Is Tech Investment Taking Away Retail Jobs?

Retail jobs have fallen in the third quarter of 2017

Retail jobs have fallen in the third quarter of 2017, compared with the same period last year, according to figures from the British Retail Consortium (BRC).

The study found that working hours in retail fell by 4.2% in the third quarter year on year, and reductions in hours were seen in both full-time and part-time contracts – the fastest rate of decline since BRC began monitoring these figures in 2008.

Chief executive at BRC, Helen Dickinson, said this was due to an increase in technology adoption in the retail space. 

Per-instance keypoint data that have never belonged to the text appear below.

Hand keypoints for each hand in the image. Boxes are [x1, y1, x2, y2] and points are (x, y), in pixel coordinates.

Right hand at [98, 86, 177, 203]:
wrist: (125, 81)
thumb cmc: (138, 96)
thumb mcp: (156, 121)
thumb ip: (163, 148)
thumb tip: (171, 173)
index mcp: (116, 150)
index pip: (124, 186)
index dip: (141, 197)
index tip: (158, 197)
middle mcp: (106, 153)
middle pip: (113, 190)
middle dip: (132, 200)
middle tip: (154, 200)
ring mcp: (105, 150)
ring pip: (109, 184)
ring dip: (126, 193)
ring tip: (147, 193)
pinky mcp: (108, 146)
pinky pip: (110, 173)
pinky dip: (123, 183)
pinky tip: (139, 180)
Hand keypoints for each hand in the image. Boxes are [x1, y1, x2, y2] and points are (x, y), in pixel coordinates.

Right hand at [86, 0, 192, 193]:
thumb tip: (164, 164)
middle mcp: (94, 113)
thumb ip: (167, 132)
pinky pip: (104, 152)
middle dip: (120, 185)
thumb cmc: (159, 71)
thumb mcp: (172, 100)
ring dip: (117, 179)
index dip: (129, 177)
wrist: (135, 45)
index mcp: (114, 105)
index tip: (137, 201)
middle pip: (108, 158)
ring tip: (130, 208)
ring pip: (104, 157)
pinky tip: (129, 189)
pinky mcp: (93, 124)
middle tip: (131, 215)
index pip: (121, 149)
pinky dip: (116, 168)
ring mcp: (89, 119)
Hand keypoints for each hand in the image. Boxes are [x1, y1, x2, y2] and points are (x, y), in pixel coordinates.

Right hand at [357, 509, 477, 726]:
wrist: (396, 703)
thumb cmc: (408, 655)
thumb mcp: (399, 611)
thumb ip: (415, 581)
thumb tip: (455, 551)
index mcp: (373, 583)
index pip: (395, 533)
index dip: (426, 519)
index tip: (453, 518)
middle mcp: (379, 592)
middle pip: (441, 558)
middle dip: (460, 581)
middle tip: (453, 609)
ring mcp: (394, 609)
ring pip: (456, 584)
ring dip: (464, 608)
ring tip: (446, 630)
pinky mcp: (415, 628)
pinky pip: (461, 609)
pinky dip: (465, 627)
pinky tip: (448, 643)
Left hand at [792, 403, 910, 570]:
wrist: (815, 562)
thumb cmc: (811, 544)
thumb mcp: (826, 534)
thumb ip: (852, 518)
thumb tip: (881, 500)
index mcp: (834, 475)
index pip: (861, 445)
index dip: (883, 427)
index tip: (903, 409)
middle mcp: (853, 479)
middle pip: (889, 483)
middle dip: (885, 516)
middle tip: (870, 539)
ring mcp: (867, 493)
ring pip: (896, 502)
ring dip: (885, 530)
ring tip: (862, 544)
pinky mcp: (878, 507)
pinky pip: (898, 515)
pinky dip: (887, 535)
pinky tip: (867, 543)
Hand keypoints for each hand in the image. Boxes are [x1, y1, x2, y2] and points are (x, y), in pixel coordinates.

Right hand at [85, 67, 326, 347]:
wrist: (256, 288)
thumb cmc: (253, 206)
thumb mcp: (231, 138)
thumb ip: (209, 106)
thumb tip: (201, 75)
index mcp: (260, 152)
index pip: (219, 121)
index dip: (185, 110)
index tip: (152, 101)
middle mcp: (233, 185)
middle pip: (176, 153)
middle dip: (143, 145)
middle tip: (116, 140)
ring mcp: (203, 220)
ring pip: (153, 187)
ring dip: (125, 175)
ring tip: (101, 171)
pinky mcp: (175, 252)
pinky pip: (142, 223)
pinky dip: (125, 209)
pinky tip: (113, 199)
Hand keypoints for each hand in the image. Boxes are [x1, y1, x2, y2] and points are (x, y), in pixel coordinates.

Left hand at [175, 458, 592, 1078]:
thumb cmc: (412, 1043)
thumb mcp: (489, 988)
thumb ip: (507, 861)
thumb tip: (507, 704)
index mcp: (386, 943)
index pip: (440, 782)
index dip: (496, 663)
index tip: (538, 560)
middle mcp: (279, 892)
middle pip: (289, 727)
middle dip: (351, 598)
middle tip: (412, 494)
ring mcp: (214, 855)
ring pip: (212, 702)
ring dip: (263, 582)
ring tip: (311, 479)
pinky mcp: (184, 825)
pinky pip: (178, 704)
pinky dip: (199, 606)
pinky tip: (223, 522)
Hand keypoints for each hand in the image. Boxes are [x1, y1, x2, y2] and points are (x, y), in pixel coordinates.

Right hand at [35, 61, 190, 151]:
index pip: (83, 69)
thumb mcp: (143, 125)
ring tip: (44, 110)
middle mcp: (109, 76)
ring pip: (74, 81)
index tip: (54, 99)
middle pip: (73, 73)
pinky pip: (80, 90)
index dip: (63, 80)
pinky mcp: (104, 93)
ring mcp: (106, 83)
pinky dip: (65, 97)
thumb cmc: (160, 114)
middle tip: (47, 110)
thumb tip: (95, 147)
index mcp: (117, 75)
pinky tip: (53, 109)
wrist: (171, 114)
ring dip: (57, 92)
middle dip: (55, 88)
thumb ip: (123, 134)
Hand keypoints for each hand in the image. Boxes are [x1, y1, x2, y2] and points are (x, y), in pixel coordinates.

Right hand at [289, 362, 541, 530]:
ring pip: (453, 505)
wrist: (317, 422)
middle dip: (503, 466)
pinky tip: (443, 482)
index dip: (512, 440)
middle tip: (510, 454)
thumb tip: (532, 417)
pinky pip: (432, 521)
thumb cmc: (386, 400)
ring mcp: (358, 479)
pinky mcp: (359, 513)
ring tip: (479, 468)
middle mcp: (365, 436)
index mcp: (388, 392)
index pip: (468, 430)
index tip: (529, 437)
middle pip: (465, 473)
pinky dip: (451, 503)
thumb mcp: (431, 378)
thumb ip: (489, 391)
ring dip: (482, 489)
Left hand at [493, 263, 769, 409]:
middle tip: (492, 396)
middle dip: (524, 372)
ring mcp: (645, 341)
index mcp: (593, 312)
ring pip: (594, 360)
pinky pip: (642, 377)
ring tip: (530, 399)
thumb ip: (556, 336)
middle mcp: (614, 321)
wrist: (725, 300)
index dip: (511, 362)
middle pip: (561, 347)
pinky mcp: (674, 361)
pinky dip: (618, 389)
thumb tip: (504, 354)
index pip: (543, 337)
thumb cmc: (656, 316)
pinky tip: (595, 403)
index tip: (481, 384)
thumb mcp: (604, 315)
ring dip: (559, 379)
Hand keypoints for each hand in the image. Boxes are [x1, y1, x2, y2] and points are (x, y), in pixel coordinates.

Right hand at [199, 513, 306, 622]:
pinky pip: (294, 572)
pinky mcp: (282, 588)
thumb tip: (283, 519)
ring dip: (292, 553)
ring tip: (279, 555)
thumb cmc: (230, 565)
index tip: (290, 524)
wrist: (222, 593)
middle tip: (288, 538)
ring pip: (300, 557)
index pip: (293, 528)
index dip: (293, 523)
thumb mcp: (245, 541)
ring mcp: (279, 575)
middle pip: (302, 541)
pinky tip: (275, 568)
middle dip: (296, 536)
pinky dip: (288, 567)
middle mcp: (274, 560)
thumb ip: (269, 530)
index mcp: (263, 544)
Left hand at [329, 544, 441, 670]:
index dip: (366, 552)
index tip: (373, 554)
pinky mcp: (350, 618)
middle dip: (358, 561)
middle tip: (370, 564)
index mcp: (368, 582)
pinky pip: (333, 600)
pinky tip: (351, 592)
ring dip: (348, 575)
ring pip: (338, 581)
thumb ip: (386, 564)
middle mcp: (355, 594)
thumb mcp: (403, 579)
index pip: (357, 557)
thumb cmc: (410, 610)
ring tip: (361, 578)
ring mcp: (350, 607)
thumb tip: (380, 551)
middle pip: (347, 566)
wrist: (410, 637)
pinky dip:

She said: “The pace of job reductions in the retail industry is gathering steam,” she said. “The three months to September saw the sharpest year-on-year drop in hours and employment since the monitor started in 2008. Behind this shrinking of the workforce is both a technological revolution in retail, which is reducing demand for labour, and government policy, which is driving up the cost of employment.”

Advanced digital technologies are becoming more integrated into the retail workplace, not only reducing the need for retail workers, but also requiring retailers to teach their employees new skills to ensure the store’s tech has value.   

Dickinson added: “The challenge for retailers will be in maintaining the pace of productivity improvement as they come up against shortages of the skills needed for a new, digital-dependent industry,”

Despite falling, retail employment BRC found more stores are opening, with convenience shopping boosting the number of stores in the UK by 2.4% in the third quarter.

The shift in consumer behaviour results from higher consumer expectation driven by disruptive shopping platforms.

This is leading to a number of retailers to implement in-store and online technologies to cater to the new way customers are shopping, including self-checkouts and digital kiosks.